You are the reigning champion of CPS Slam, tell us about that experience?
It’s wonderful. Winning. You feel heard. I felt heard. Especially because of my style of writing and I guess style of performance. I didn’t think my work had a space in the poetry space in South Africa and it was great to discover that it did.
And we know that you are slaying the poetry scene hard because you went it WOW, how was that experience for you? How is the poetry? You got to meet Ebony Stewart (one of my personal favourites) how is she and how was the experience of only womxn and poetry?
I mean, American “world” championships mean “Americans and the others”. There were 96 competing poets and only five of us travelled from the world. There was also this expectation of narrative. It felt like I needed to respond to specific expectations. The listening wasn’t all too great. The judges couldn’t recognise the personal as political.
Ebony is wonderful.
WoWPS is wonderful. Womxn are so kind. So compassionate. People asked how I wanted to be called. If I wanted to be friends.
How do you feel about the poetry scene in South Africa?
We’re doing great. I’m really proud of the quality of poetry.
I’m incredibly proud of the Cape Town poetry space. I’m proud of the CYPHER which trains young poets so consciously and intentionally. It’s beautiful.

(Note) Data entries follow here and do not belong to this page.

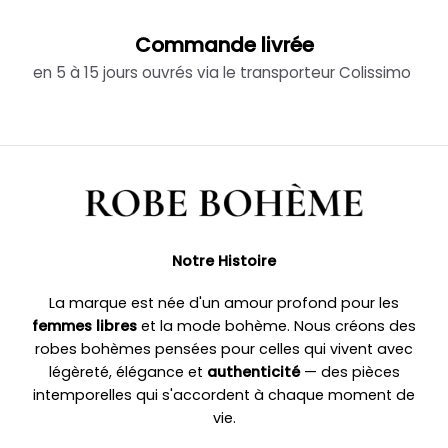
Commande livrée
en 5 à 15 jours ouvrés via le transporteur Colissimo
Notre Histoire
La marque est née d'un amour profond pour les
femmes libres
et la mode bohème. Nous créons des
robes bohèmes pensées pour celles qui vivent avec
légèreté, élégance et
authenticité
— des pièces
intemporelles qui s'accordent à chaque moment de
vie.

I know how to fix myself is a truth-telling workshop to help people pinpoint the areas of their torture and engage the agency to fix those plagues. When we name the things, call them what they are, tell the truth about them and ourselves, we find our medicine.
I need help to raise funds to get to Portland. This is an important platform and my workshop will be specifically for womxn of colour who struggle with mental illness and I think this is so important because WOC constantly have to labour to look well, unless someone can benefit from exploiting our pain. And it’s so important to see ourselves as full colour humxn beings with full experiences – that are sometimes painful, instead of as just subjects to pain. If you would like to donation, please follow this link https://www.gofundme.com/ashleys-opa-workshop
Where do you see yourself as a writer? What hopes do you have for yourself as a writer?
I want to always be brave enough to tell the truth. To go to the difficult places.
Any advice to young writers?
Write your truth. Don’t tell anyone else’s story. Don’t use anyone else’s metaphors. “Pass the mic”. Be compassionate. Don’t harm others with your words. Don’t exploit your pain. Your story is big and important.